> [BRIEF A]
The text on the TORRE program says observing time will be open to the wider astronomical community. Why, then, does it describe first-year projects carried out by researchers in its own collaboration?

> [PASSAGE TO READ]
Scientific Aspects of Proposed Program

We expect that over its lifetime, TORRE will engage in a number of scientific studies, most of which are yet to be conceived. Observing time with TORRE will be available to the astronomical community at large; however, initially we expect scientific investigations with TORRE to be initiated by scientists affiliated with our collaboration. Briefly, we describe below a number of projects which will be implemented by researchers in our collaboration within the first year TORRE becomes operational.

Projects to be Directed by C. M. Johns-Krull (Rice University)

> [BRIEF B]
Write out the records word for word, beginning at their first line and stopping after the line that contains "0.238979, -0.968064, 2.364564]]".

Lens distortion estimation data
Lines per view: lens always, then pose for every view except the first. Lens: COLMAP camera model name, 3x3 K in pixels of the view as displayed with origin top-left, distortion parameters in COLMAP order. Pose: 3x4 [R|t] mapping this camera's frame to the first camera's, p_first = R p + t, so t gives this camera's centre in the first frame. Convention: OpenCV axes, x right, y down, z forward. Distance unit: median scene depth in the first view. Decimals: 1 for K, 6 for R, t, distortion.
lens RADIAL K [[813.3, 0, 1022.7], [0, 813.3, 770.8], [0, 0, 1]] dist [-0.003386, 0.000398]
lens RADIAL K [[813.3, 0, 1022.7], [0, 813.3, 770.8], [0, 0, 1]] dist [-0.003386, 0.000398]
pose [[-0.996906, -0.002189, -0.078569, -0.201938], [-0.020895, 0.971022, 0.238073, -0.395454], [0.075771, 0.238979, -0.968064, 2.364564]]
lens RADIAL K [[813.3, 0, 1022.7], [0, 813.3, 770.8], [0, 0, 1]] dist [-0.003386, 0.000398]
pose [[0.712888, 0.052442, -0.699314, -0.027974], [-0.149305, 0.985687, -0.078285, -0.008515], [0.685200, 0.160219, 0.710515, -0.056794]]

> [ANSWER AREA A]
The text expects that, at first, scientific investigations with TORRE will be started by scientists affiliated with the collaboration. So the projects it describes for the first operational year are ones those researchers will carry out, even though observing time will later be open to the astronomical community at large.

> [ANSWER AREA B]
Lines per view: lens always, then pose for every view except the first. Lens: COLMAP camera model name, 3x3 K in pixels of the view as displayed with origin top-left, distortion parameters in COLMAP order. Pose: 3x4 [R|t] mapping this camera's frame to the first camera's, p_first = R p + t, so t gives this camera's centre in the first frame. Convention: OpenCV axes, x right, y down, z forward. Distance unit: median scene depth in the first view. Decimals: 1 for K, 6 for R, t, distortion.
lens RADIAL K [[813.3, 0, 1022.7], [0, 813.3, 770.8], [0, 0, 1]] dist [-0.003386, 0.000398]
lens RADIAL K [[813.3, 0, 1022.7], [0, 813.3, 770.8], [0, 0, 1]] dist [-0.003386, 0.000398]
pose [[-0.996906, -0.002189, -0.078569, -0.201938], [-0.020895, 0.971022, 0.238073, -0.395454], [0.075771, 0.238979, -0.968064, 2.364564]]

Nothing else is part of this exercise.